Hypersolar Inc (OTCMKTS:HYSR) Wipes Its Gains

For years Hypersolar Inc (OTCMKTS:HYSR) have been inching close and closer towards the goal of 1.5V, the minimum voltage needed for commercially viable real world applications of the company’s system that can produce renewable hydrogen using sunlight and any source of water. This Tuesday they finally did it – HYSR announced that they have reached 1.55 volts.

Such a major announcement for the company did not leave investors apathetic. On the contrary, HYSR registered its biggest daily volume since July 2014 of over 24 million shares. The intense trading resulted in an equally impressive price gains of nearly 50% with HYSR closing the trading day at $0.032. Yesterday however, on the very next day after the PR, the stock got devastated wiping the majority of its gains and closing 26.5% in the red at $0.0235. So, why did the positive momentum generated by the announcement last for only a single day?

Well, for quite a lot of reasons actually. Let’s start with the financial state of the company. The years of development without any significant revenues have taken their toll on HYSR‘s balance sheet. According to the latest quarterly report as of March 31 Hypersolar had:

• $7,784 cash and total current assets!!!
• $45 924 total assets
• $11.1 million total current liabilities!
• ZERO revenues
• $1.7 million net loss

By the end of September HYSR should submit their annual report and investors will learn if the financials have continued to deteriorate in the recent months. The report will also show if the convertible debt of the company has increased – at the end of March there were around $560 thousand outstanding convertible notes.

This leads us to the dilution of the common stock.

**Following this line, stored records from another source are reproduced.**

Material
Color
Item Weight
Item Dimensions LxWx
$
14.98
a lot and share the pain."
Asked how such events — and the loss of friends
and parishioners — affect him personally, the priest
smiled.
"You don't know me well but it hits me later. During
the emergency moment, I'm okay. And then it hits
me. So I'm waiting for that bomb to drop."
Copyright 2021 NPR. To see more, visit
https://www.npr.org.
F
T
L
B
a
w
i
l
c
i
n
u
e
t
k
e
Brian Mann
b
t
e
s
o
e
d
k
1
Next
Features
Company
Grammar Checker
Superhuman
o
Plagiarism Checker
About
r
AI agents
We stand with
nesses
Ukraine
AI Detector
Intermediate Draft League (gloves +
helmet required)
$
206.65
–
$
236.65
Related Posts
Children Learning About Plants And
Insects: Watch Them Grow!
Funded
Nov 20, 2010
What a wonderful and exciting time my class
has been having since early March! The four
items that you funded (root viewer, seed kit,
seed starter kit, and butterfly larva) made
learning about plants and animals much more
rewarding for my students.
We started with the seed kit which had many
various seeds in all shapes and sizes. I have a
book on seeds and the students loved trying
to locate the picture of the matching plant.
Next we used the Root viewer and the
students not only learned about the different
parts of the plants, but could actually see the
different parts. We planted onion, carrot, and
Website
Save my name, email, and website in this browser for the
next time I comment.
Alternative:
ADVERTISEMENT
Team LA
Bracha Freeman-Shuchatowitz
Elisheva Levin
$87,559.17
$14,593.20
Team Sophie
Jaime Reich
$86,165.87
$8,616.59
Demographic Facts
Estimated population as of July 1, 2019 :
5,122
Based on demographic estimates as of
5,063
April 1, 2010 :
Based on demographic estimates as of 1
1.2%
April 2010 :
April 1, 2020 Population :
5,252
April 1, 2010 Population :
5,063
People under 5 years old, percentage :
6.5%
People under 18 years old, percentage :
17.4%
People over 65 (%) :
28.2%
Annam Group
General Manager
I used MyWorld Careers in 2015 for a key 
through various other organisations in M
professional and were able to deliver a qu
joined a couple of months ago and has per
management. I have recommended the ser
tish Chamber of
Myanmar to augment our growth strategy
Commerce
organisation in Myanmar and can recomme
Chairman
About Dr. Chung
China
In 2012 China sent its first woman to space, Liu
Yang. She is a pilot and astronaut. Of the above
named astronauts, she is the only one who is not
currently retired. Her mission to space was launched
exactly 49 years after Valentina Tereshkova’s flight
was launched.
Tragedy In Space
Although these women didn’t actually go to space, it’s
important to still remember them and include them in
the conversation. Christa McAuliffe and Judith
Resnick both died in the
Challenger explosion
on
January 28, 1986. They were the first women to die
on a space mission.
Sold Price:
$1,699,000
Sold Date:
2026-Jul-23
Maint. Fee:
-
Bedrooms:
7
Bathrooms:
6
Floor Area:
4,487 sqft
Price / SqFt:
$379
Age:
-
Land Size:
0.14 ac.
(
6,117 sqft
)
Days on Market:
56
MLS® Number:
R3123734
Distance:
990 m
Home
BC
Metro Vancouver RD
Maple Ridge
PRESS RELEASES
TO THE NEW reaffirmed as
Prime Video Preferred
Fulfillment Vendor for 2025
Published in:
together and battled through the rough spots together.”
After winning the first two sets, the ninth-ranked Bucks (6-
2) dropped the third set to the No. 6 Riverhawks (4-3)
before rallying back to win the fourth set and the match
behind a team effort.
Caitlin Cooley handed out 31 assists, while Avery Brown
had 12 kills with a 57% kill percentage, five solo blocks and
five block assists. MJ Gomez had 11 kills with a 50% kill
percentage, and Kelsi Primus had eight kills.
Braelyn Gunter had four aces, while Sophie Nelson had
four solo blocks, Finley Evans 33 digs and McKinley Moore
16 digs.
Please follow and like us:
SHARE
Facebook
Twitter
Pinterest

During HYSR‘s fiscal year ended June 30, 2014, approximately 180 million shares were issued at an average price of $0.002 each. In the next nine months 45 million new shares were issued at $0.0017. Even after yesterday’s crash the people who received these shares could reap massive profits if they unleash them on the open market.

The fact that HYSR are still not ready with the development of their light driven hydrogen generation particles with the company now focusing its efforts on increasing the hydrogen production efficiencies of these particles undoubtedly contributed to yesterday’s disastrous session.

HYSR are moving forward with their plans but unfortunately the red flags surrounding them remain as serious as ever. Trading the stock should be preceded by extensive due diligence and careful planning.